Sydney house prices to surge 23pc this year….[or will they?]

30 August 2021

ANZ Research published its insights and prediction of Sydney House Prices for the rest of 2021. With forecasted gains of 23 per cent in the 2021 calendar year, this is up from their previous prediction of between 15 to 20 per cent in March 2021. If you go back even further than that, this prediction is up from their November prediction of 9% for 2021. 

I predict that there will be future predictions that are wrong

ANZ Research expects “housing price gains of around 9 percent across the capital cities. An early COVID-19 vaccine rollout and the resulting lift to sentiment could drive larger price gains than currently anticipated. That said, ANZ Research thinks regulators would be quick to step in with macro-prudential measures if the market looked to be overheating.”

End to end, the prediction was completely wrong. The act of ‘revising’ a forecast is admitting while not admitting that you were wrong. I’m not blaming anyone for being wrong, no one on this earth has a crystal ball and can accurately predict the future.

So why do we continue to indulge in predictions and forecasts? The same reason people visit fortune tellers, people want certainty in uncertain times. A forecast can help provide people make decisions when the future is uncertain even when these forecasts are wrong by providing confidence in decision making. However providing forecasts can be misleading, where they entice decisions based on events that haven’t occurred.

Mathematical modeling

The problem lies at its foundation. The researchers employ the use of models. Modelling attempts to build an abstract representation (a model) of a real world situation and uses it to make predictions based on the likely movement of variables. The movement of these variables and their interaction are the ‘laws’ of economics but they aren’t really laws. In science, laws of nature are unshakeable like the law of entropy or gravity. If I drop a ball at height it will fall to the ground. Laws in the economy interact more like guidelines in a man-made conception. This is why economic crisis occur unforeseen. From this shaky foundation, models are built to predict the future.

Models only work when data is input into it. The subjective bias of the researcher whether they are aware of it or not influences the outcome of the model based on their understanding of the interaction between variables. These assumptions can lead down a path where findings can be manipulated. For example if the model of future house price growth returned a forecast of 50% growth. This figure seems unrealistic even to an everyday person, but do you question data inputs or their interaction in the model? Is the model incorrect? if so, how and why?

I doubt any researcher would put their name to a forecast that seems to the human eye a bit over the top. So what would the researcher do? Manipulate the model or the input variables to reveal a more believable number?

Researchers understand that the models are not accurate. There is a direct competition between the real world and the elegant world of mathematics where everything makes sense and every variable is accounted for. The real world does not care about how perfect the mathematics is. Models are trying to map through quantitative analysis how humans behave and interact with changes in economic conditions and changes in the property market. Which is not an accurate measure of the reality of how humans behave.

House Prices

The nature of the property market generally shows long periods of growth with short periods of no growth or negative growth. The falls in growth usually are more dramatic than the increase in growth. This very rule has been broken as we have seen exponential growth in the last 6 months.

As models use inputs to make predictions. The model are based on variables staying the same for their model to be true. As we all know change occurs all the time and change drives reality. What we have seen in the past is that sometimes the risks that have the smallest probability of occurring. Have the greatest impact because no one ever saw it coming.

As a researcher, it makes more sense to predict that the market would continue along. this is because more than likely that is what will happen. It is better to predict that everything will continue as it did today and be right most of the time. Than to predict doom and gloom all of the time and be catastrophically correct once.

Conclusion

The best thing that we can take from this, is not to read forecasts as anything more than a continuation of the present situation without any changes which as we know is never the case.

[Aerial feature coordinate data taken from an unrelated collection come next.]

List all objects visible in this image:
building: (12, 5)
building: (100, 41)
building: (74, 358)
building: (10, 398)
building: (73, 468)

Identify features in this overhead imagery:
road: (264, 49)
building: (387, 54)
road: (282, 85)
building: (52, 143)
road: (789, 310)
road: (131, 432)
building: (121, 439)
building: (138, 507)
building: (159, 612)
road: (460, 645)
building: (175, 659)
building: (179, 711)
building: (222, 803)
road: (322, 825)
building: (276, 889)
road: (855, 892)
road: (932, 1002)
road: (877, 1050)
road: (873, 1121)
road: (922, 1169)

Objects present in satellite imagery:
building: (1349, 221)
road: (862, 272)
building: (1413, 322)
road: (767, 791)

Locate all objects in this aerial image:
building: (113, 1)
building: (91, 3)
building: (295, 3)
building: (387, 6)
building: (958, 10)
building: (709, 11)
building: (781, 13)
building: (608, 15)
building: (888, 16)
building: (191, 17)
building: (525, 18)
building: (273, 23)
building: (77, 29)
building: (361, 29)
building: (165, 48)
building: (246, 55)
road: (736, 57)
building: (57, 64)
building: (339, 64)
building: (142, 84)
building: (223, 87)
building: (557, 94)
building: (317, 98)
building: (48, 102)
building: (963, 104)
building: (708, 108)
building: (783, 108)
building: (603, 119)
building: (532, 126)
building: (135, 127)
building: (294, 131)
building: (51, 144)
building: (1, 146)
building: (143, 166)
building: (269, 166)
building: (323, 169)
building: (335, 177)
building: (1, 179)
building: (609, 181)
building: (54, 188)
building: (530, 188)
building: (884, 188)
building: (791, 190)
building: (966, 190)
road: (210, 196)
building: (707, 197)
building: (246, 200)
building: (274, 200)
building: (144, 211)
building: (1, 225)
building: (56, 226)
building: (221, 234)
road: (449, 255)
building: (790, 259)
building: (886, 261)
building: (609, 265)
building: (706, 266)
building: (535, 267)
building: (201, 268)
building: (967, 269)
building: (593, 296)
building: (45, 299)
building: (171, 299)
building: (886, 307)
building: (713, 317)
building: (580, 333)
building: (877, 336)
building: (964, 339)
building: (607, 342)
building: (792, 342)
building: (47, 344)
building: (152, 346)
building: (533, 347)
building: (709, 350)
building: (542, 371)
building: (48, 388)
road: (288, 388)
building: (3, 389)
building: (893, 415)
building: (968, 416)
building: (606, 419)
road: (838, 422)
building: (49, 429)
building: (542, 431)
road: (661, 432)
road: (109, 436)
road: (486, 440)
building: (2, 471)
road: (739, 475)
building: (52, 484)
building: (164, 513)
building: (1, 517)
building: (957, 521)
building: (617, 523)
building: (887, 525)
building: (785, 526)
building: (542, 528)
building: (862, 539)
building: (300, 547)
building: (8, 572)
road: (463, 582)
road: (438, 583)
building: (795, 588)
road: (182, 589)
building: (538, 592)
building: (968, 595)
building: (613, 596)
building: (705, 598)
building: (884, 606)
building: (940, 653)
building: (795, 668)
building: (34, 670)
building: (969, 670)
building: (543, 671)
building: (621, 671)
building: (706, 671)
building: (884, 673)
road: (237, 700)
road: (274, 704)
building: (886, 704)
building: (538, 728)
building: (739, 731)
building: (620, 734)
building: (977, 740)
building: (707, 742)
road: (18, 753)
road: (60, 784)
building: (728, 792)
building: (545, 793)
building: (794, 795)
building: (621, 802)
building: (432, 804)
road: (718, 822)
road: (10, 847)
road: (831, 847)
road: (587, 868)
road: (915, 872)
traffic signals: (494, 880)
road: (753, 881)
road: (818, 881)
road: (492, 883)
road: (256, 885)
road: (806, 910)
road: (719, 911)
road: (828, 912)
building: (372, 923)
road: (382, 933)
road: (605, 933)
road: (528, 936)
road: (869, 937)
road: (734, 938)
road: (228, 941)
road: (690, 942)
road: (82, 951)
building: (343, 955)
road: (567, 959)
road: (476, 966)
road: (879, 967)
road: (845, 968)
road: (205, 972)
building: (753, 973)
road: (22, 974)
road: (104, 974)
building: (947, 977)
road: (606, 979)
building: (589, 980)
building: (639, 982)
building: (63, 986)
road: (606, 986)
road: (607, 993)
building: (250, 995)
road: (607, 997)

Forecasts can be used to fit into a particular narrative that the news source wishes to convey as people can misinterpret forecasts as hard facts. Perhaps we need to come to terms with ourselves. Knowing that we are living in uncertain times and perhaps a forecast providing us with reassurance is the adult equivalent of a mother telling her son that ‘everything is going to be okay.’ Is not the best way to deal with risks and making decisions.

Alexander Gibson

Are you relying too much on unsubstantiated forecasts (hokum) in your decision making?